Just as she was passing the faerie clearing, she heard a man’s voice say “Ow” in a matter-of-fact way that caught her attention. She stopped short. Had he heard her? Who in God’s name would be in that ring? Nobody she knew, certainly, which was everyone who lived in Glencoe, for the wee folk were treacherous and not to be trusted. Deeply curious, she stepped down a narrow side trail and between the fronds of some bracken to look, and her breath caught.
It wasn’t just a man, but a skyclad one, sitting square in the middle of the ring, looking about as if he’d lost his way. She tried to duck back into the forest, but too late. He caught sight of her, smiled, and called out.
“Hey!”
She paused. Hay? “Oats to you, then,” she replied, also in English, and adjusted the plaid over her shoulders. Whatever a Sasunnach could be doing this far into the glen all alone, and naked as well, she couldn’t fathom. If Father or Dùghall were here the man would certainly not be smiling like that.
Her words gave him a puzzled frown as he pulled in his knees so she could no longer see his private bits. Not that they weren’t anything she hadn’t seen
every day of her life since her brother was born. He sat, folded like that with his knees under his chin, looking as if he didn’t wish to move.
She said, “Have I interrupted a ritual, then?”
“I beg your pardon?” The smile came to his face again, and in spite of his violent shivering she realized he was quite handsome. His teeth were the whitest she’d ever seen in anyone over the age of ten, and his mouth wider than any man of any age thereabouts. Perhaps it was just as well Father and Dùghall weren’t near, for they would chase him away and she figured she wouldn’t care for that.
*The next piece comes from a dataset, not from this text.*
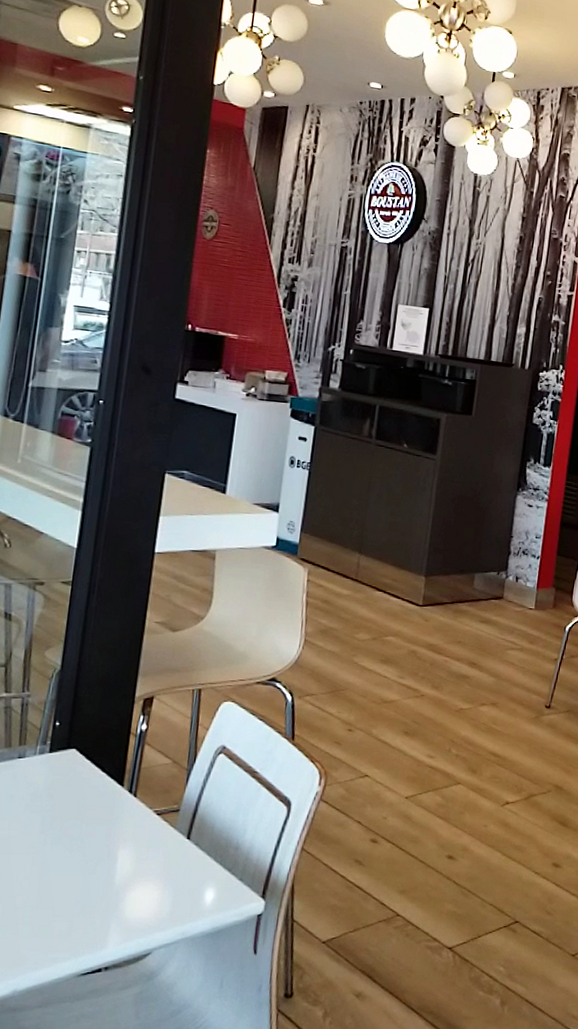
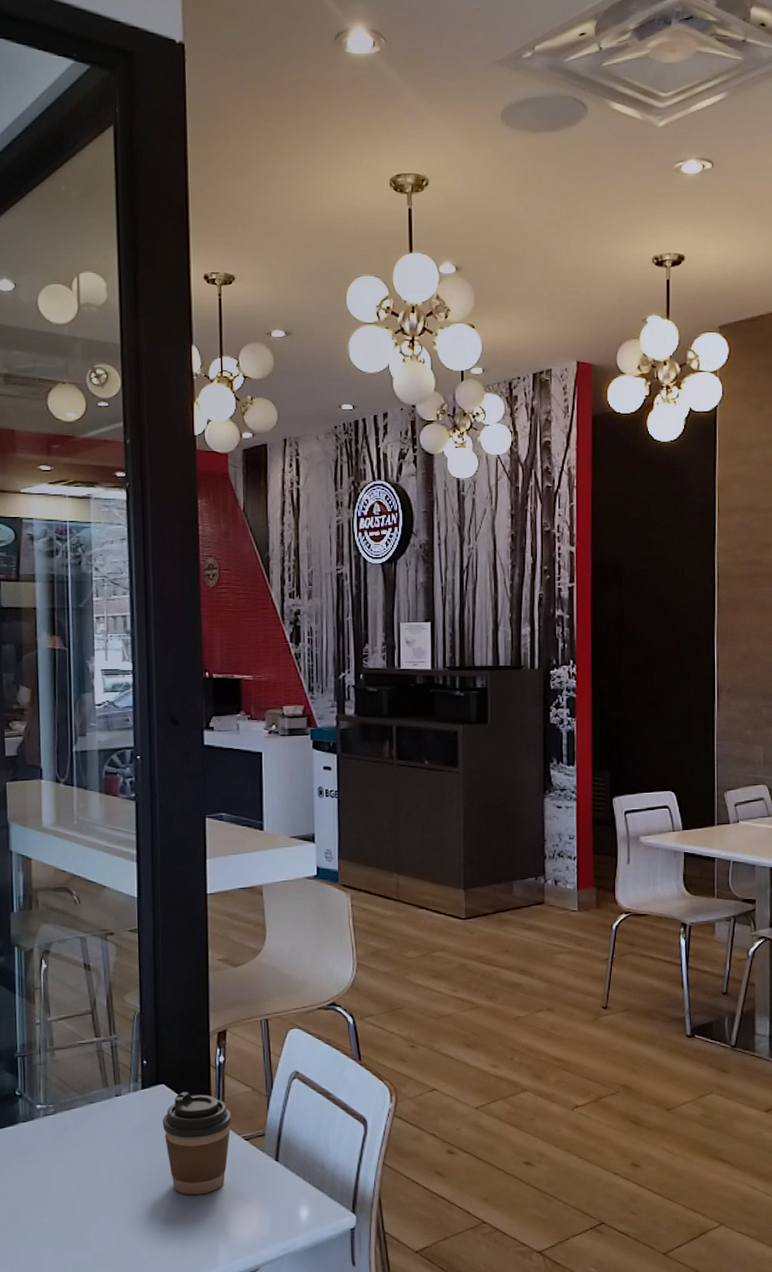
coffee cup: none [66,758,147,870] -> present [162,1092,232,1195]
“With ye all skyclad there, I expect you might be communing with the wee folk.”
The man’s eyes shut for a moment, then he looked at her again. He was shaking like a newborn calf in snow, and even paling with a cold that for most men would have only pinked their cheeks. “No, I don’t do that.”
“Have ye been robbed?” Unlikely in this spot, unless it were the faerie folk playing tricks again.
The fellow hesitated, then nodded. He didn’t seem all too certain what had happened, and she thought he might have taken a blow to the head. He bore no other marks, so that seemed likely.
“Och, you poor man,” she said. She removed her plaid from her shoulders and went to him with it. “Here, take my plaid and cover yourself. Who was it robbed you? If it was Calum’s boys, I’ll have your things back myself. Was it them as robbed you?”
“I... uh, I wouldn’t know. I’m a stranger here.” He rose and accepted the plaid, in his shivering fumbling with the heavy length of brown and green wool until he finally worked out that he should secure one end of it around his waist. Then he threw the remainder of the wool over his shoulders and wrapped it around himself like swaddling. The day wasn’t so cold as that, and it was puzzling to see him tremble.
A chuckle rose from her. “Of course, you’re a stranger. I’ve lived here all my life and never seen you before. And even if not for that, your speech would give you away as a Sasunnach.”